Champs-Élysées. Clemenceau. Impossible de sortir de la station. Un costume gris trop grand de la RATP aboie qu’il faut reprendre le métro jusqu’à Concorde. Le mouton ne prête aucune attention à ce chien de berger mollasson et l’on persiste dans un embouteillage de doudounes et de bonnets jusqu’à trouver, dehors, des militaires qui font le pied de grue avec des fusils d’assauts, prenant bien garde à ne pas se rendre utile en limitant l’accès à la station le temps qu’elle soit évacuée. Là-haut, l’air n’est pas beaucoup plus libre. Le graillon se répand des chalets de Noël en lieu et place de la cannelle annoncée sur les panneaux. Ça grouille de monde. De gens qui n’avancent pas. De gens qui avancent et tapent dans vos talons. De poussettes toujours prêtes à vous rouler sur le pied. L’esprit de Noël, esprit frappeur. On monte vers les Champs. La misanthropie monte.

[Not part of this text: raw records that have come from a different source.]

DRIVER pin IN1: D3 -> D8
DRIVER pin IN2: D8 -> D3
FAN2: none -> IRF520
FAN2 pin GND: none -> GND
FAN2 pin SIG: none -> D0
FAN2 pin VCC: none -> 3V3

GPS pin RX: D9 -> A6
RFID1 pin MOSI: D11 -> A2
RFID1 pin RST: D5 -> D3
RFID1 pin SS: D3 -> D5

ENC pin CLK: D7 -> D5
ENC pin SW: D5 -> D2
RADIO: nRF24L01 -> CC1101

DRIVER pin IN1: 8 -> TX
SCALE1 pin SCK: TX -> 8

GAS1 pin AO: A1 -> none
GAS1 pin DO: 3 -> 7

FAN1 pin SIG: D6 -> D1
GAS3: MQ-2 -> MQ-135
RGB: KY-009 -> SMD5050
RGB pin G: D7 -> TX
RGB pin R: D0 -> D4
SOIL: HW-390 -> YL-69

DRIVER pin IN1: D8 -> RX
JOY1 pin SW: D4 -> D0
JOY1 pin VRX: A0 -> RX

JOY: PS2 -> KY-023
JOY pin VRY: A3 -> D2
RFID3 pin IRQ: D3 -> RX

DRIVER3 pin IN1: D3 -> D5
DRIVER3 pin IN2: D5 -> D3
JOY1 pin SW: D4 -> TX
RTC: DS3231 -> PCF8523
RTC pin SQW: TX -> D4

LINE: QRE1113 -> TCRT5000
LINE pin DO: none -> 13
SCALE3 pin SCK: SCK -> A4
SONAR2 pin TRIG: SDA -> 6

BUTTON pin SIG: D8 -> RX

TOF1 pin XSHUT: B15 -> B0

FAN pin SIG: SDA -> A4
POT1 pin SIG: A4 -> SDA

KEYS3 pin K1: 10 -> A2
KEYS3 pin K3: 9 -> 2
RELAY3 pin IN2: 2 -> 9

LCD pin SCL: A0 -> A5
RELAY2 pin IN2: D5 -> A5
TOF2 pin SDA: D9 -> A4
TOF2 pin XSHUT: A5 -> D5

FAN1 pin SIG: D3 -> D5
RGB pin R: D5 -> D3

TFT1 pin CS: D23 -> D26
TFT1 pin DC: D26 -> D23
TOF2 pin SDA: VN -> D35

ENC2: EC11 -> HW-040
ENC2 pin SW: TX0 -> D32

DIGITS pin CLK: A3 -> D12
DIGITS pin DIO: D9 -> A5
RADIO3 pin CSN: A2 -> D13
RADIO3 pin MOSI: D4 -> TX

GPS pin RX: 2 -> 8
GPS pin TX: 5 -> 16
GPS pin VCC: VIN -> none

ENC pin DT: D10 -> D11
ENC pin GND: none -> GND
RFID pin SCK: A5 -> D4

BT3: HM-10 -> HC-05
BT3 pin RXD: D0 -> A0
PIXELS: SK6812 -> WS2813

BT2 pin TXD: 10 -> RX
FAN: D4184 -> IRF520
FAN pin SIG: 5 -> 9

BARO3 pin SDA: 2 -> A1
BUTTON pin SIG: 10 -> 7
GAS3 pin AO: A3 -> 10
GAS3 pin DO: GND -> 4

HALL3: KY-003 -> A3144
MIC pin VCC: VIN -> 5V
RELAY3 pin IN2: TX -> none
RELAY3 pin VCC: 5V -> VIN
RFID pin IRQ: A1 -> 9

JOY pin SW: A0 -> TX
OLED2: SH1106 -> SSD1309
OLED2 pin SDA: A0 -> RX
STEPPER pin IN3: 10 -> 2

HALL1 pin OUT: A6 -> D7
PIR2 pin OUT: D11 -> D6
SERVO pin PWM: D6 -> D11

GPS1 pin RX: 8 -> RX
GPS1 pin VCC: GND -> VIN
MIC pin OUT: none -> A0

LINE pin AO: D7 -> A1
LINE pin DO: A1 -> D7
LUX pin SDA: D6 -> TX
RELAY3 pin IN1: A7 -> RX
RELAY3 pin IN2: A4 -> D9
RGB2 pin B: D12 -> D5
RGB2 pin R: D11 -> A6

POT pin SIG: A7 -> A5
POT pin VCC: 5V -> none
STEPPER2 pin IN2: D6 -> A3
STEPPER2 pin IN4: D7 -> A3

Théâtre des Champs-Elysées. Bach. Premier balcon, premières notes. Détente. Curiosité pour les curieuses trompettes qui ressemblent à des cors qui auraient oublié de complètement s’entortiller. Exeunt les sapins, les lumières clignotantes, les guirlandes, les bonnets de Noël ; il n’y a pas de places pour tout ce bazar dans la crèche de la Nativité, désert de sable que les notes balayent paisiblement. Ici la lumière est ocre, lumière du soleil sur une terre lointaine, lumière des projecteurs sur les rondeurs boisées des cordes et les reflets cuivrés des vents. Elle tombe, inégale, le long de la colonne striée et dorée qui marque l’avant-scène : ce sont les traits d’or qui rayonnent des têtes des saints sur les peintures de la Renaissance – celle qui ne m’émeuvent jamais et dont j’ai soudain l’impression de comprendre la délicatesse. À chaque modulation, la musique rehausse d’un trait le petit nuage sur lequel on se trouve, comme une divinité, lui apportant la matérialité qu’il faut pour qu’on ne passe pas au travers. Les rebonds moelleux n’en finissent plus, sans que jamais le ciel s’en trouve obscurci : la peinture est toujours assez transparente pour que nous parviennent les voix lumineuses des chanteurs, des voix qui déroulent l’histoire de la naissance du Christ, un Christ tout-puissant, mais qu’il faut protéger, un Christ tout petit qui n’est pas encore bardé de clous, un Christ d’où coule la lumière plutôt que le sang. La croix, l’enfermement dans les églises sombres, le poids du péché à racheter… tout cela viendra plus tard ; tout cela est aussi loin que les sapins, les boules et le gros bonhomme rouge à barbe blanche, qui viendront plus tard encore. Pour l’instant, il n’y a que la joie. Il n’y a que Bach.